Un sufrimiento que parece no tener final

Marcelo Comas/ De la Redacción de UNO
mcomas@uno.com.ar


Selva María Cabral, la joven oriunda de Villaguay que sufrió un gravísimo accidente en Villa Clara, tuvo que esperar dos años para ser operada en un centro médico de Córdoba. Ni las autoridades políticas ni la fuerza imparable de la solidaridad se habían ocupado de su caso, hasta que en 2013 UNO llegó hasta la sala de Traumatología de mujeres del hospital San Martín de Paraná después de un mensaje que había enviado una compañera de internación. Desde el mismo momento en que ingresó al nosocomio debió esperar postrada en una cama, junto a otras pacientes con dolencias que revestían menor o igual gravedad que la suya. En su cruzada por recuperarse Selva estuvo acompañada de algunos familiares que, como podían, viajaban hasta Paraná, pero siempre deambuló entre consultorios, salas de internación y laboratorios.
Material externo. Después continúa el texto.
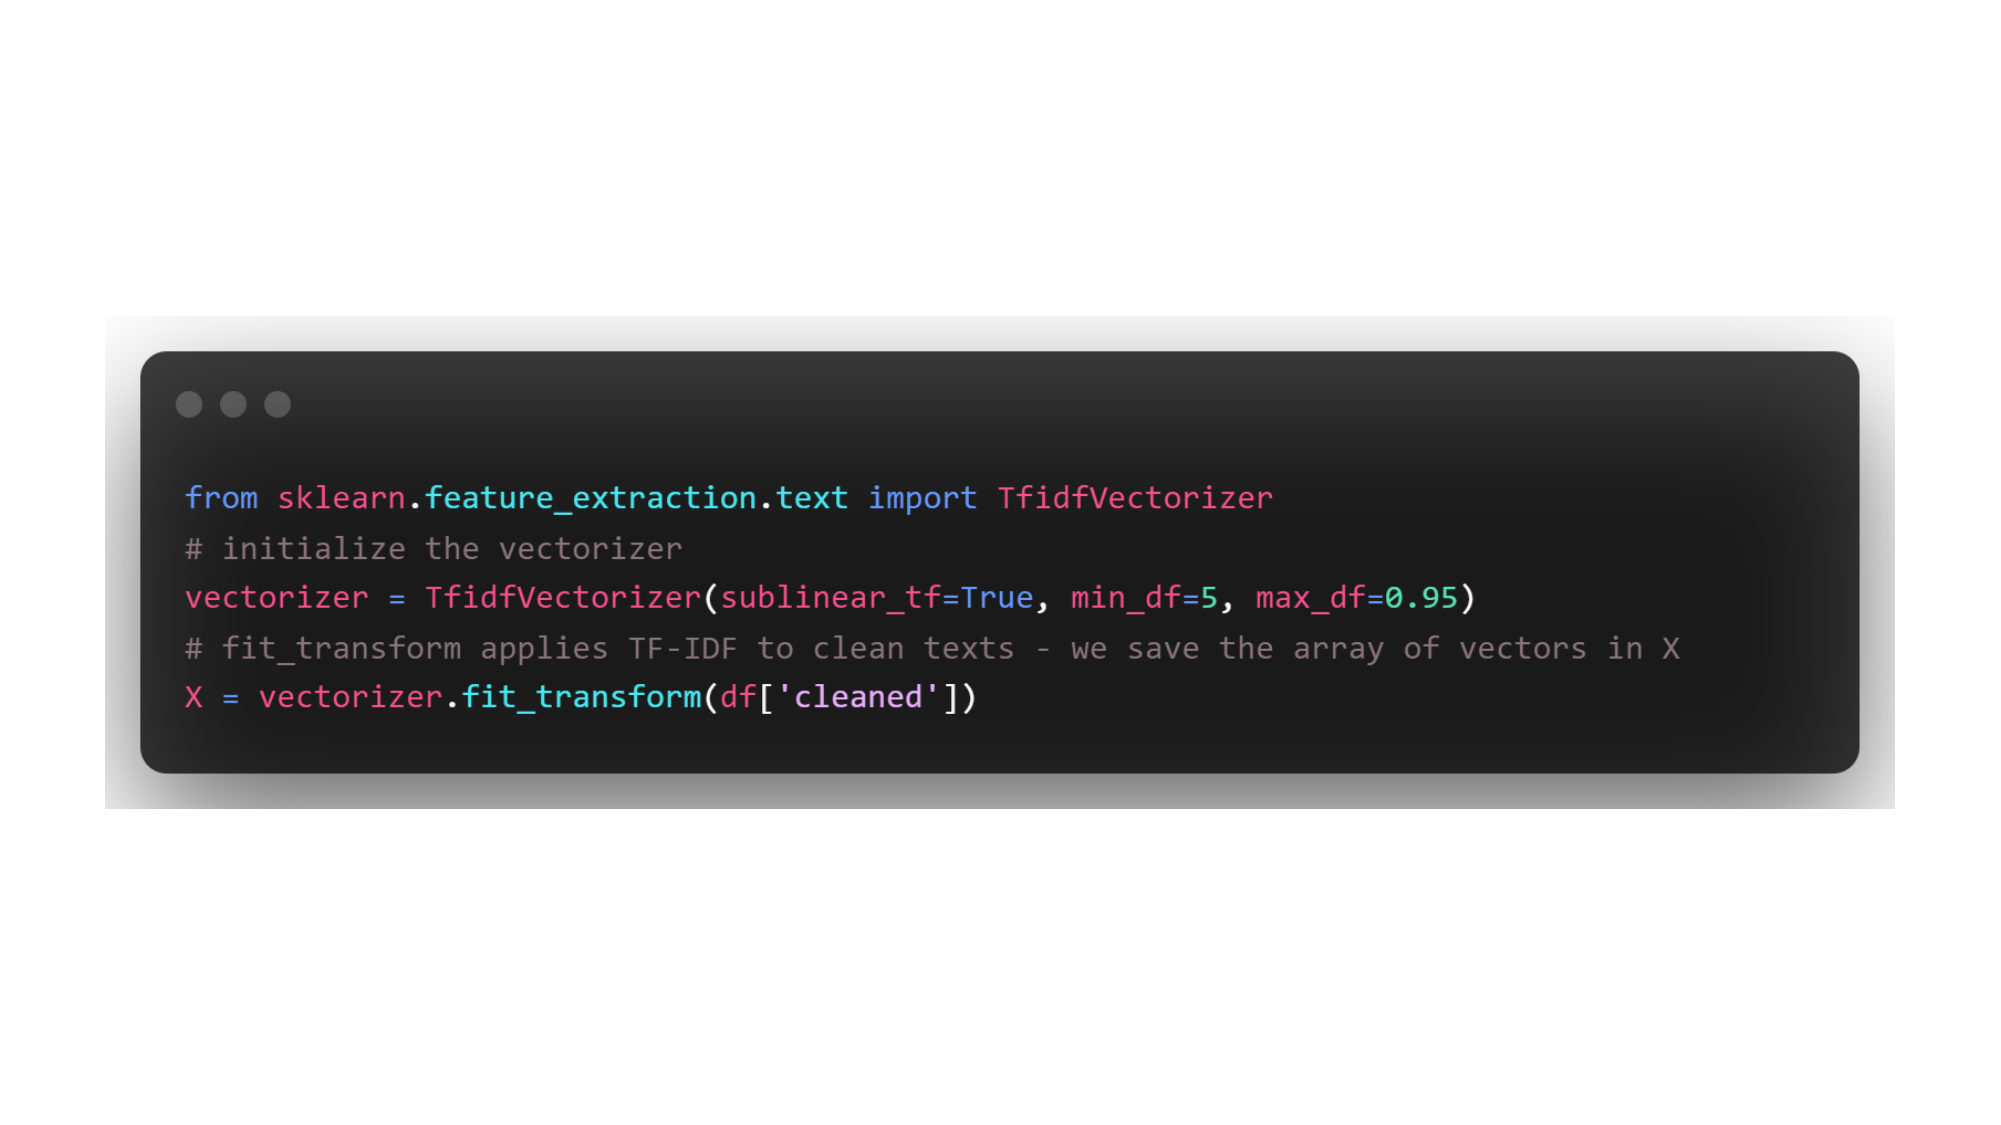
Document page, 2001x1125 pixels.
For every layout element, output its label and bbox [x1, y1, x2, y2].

list [105, 316, 1895, 809]
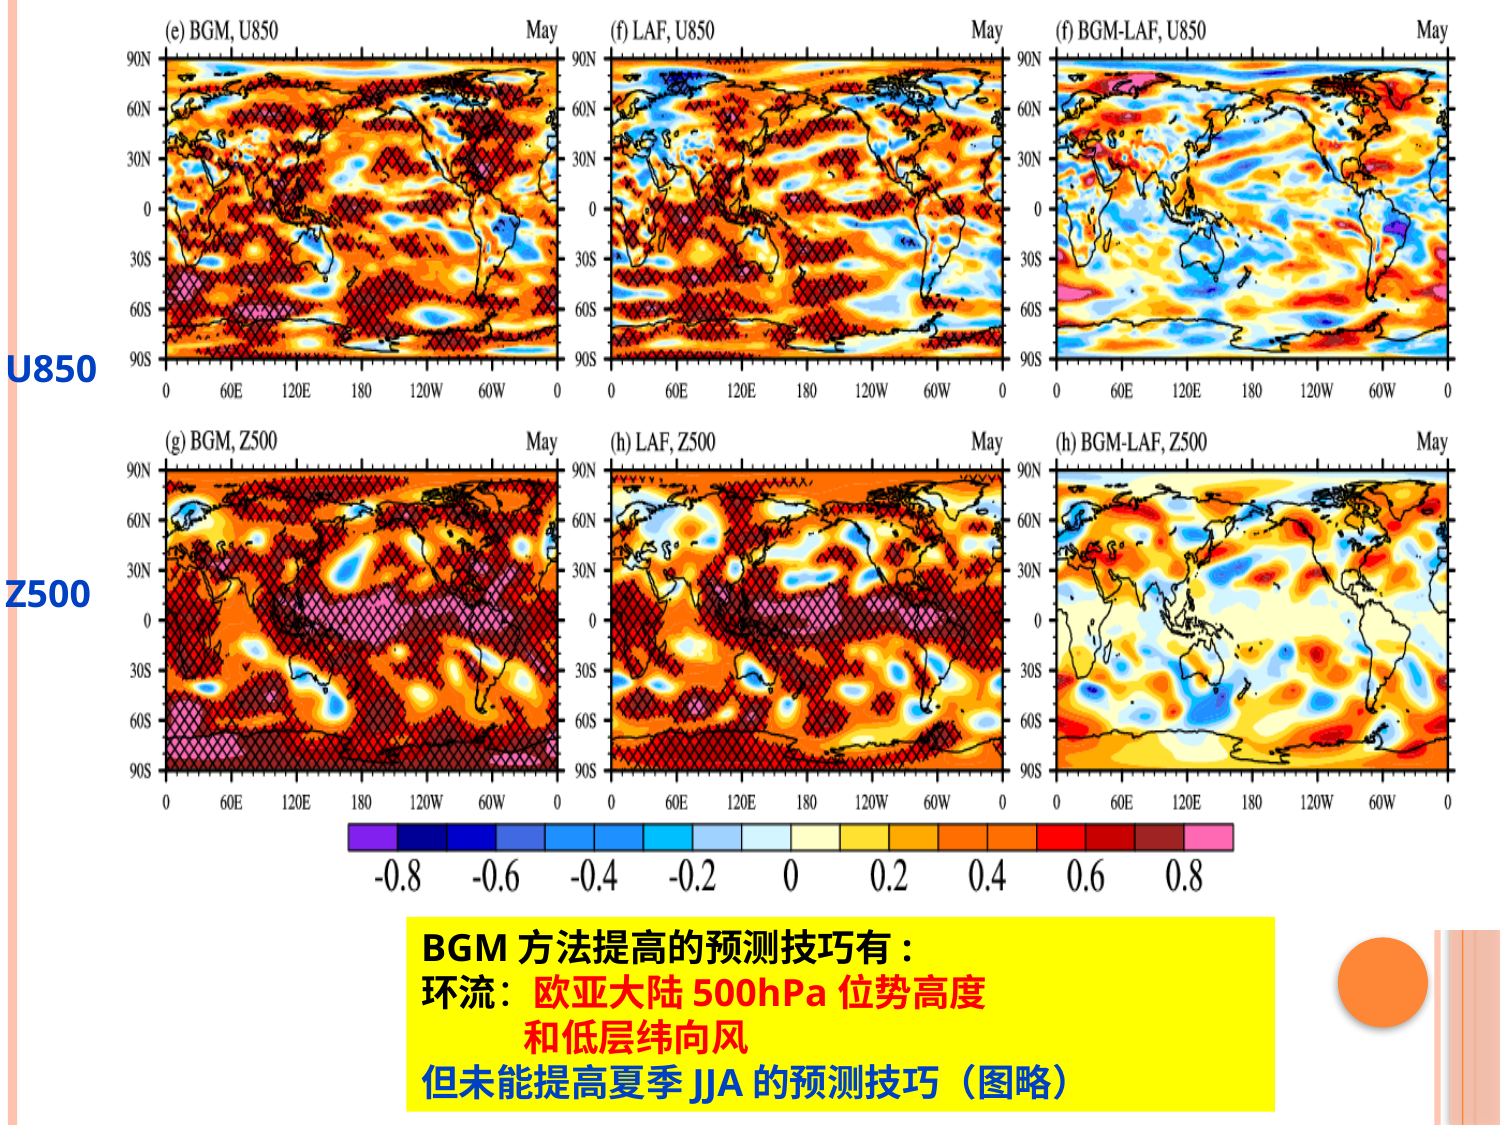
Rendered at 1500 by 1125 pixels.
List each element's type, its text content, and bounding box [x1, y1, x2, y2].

text_box Z500 [0, 562, 28, 623]
picture [34, 0, 1500, 930]
text_box U850 [0, 338, 28, 398]
text_box BGM方法提高的预测技巧有: 环流：欧亚大陆500hPa位势高度 和低层纬向风 但未能提高夏季JJA的预测技巧（图略） [406, 939, 1275, 1112]
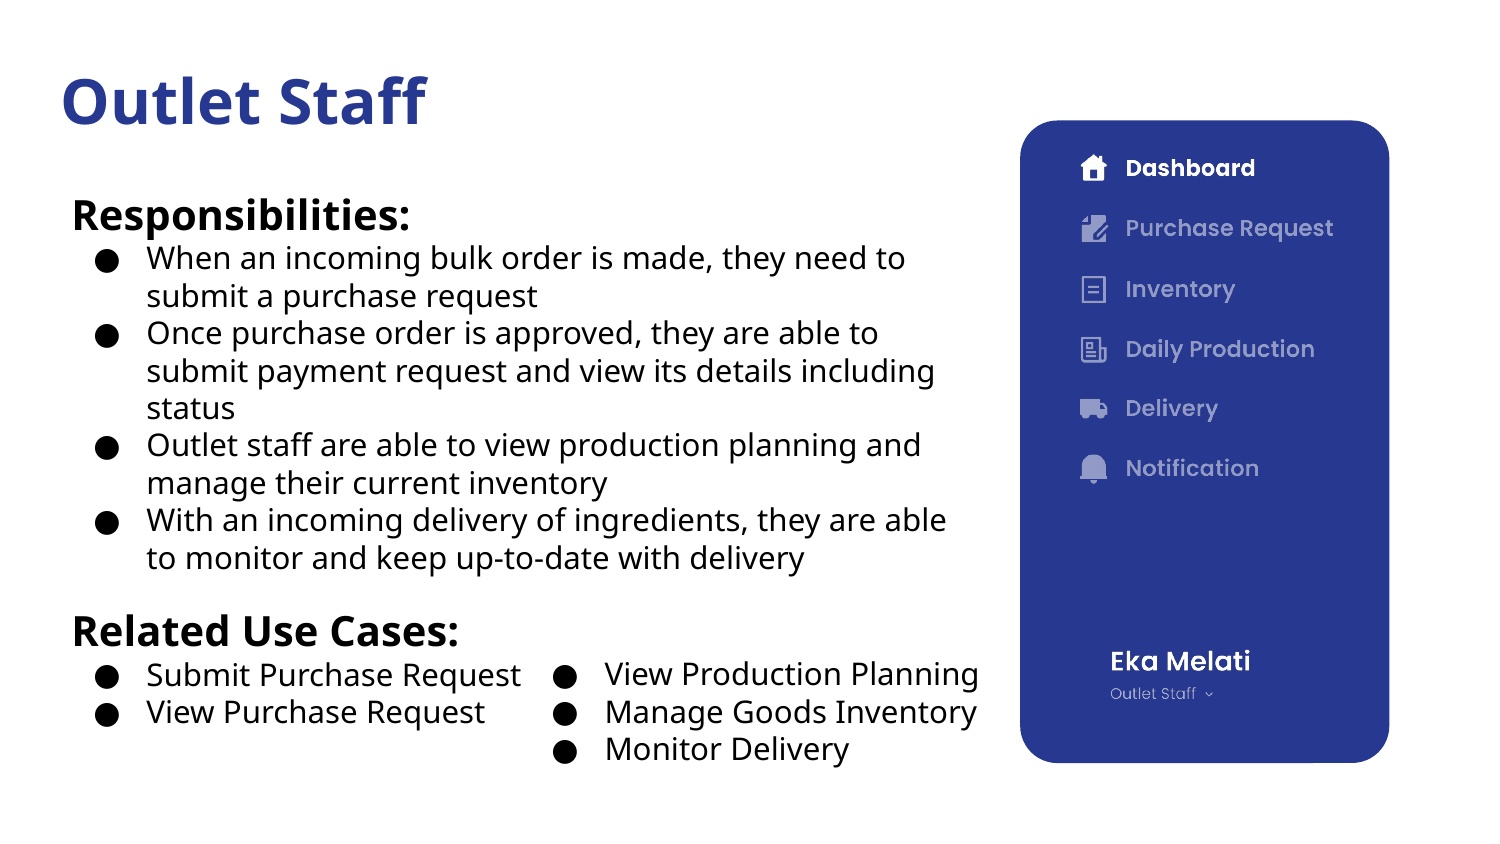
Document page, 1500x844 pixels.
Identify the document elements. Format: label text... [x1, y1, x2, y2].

text_box View Production Planning Manage Goods Inventory Monitor Delivery [514, 602, 1024, 782]
text_box Related Use Cases: Submit Purchase Request View Purchase Request [56, 589, 628, 745]
text_box Responsibilities: When an incoming bulk order is made, they need to submit a purchase request Once purchase order is approved, they are able to submit payment request and view its details including status Outlet staff are able to view production planning and manage their current inventory With an incoming delivery of ingredients, they are able to monitor and keep up-to-date with delivery [56, 173, 997, 591]
picture [1076, 152, 1333, 706]
text_box [1020, 120, 1390, 764]
text_box Outlet Staff [45, 46, 912, 152]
Si bien ya pasó un tiempo bastante prudente del siniestro que la dejó inmovilizada, María no se olvida de ese momento y todo lo que vino después: su fémur y rodilla izquierdos quedaron virtualmente destrozados. Como la herida se infectó necesitó un tutor que reemplazara al hueso pulverizado. Apareció la prótesis, pero su cuerpo rechazó la pieza, por lo que la única alternativa viable para recuperar su pierna izquierda era una reconstrucción del fémur. Nadie más que ella sabe del dolor espantoso que ha tenido que soportar estando sola en una cama de un hospital, tanto que obligó a los doctores a mantenerla dormida con medicación la mayor parte del día. Su salud psicológica sufrió tal deterioro que se tradujo en una especie de resentimiento con toda persona que tiene cerca. Es la historia de una entrerriana que quedó desamparada, siempre postergada, sin la posibilidad de acceder a un tratamiento adecuado para avanzar en su recuperación. Sin obra social ni sustento económico para poder costearse el material que requería su cuadro clínico. Así fue siempre, ya que mientras se ilusionaba por cada pequeño avance, tímido pero que reflotaba la esperanza, todo se postergaba por la desidia de un sistema público de salud que tiene poco de inclusivo. Dos años postrada en una cama entregada a su suerte: la negligencia en su máxima expresión.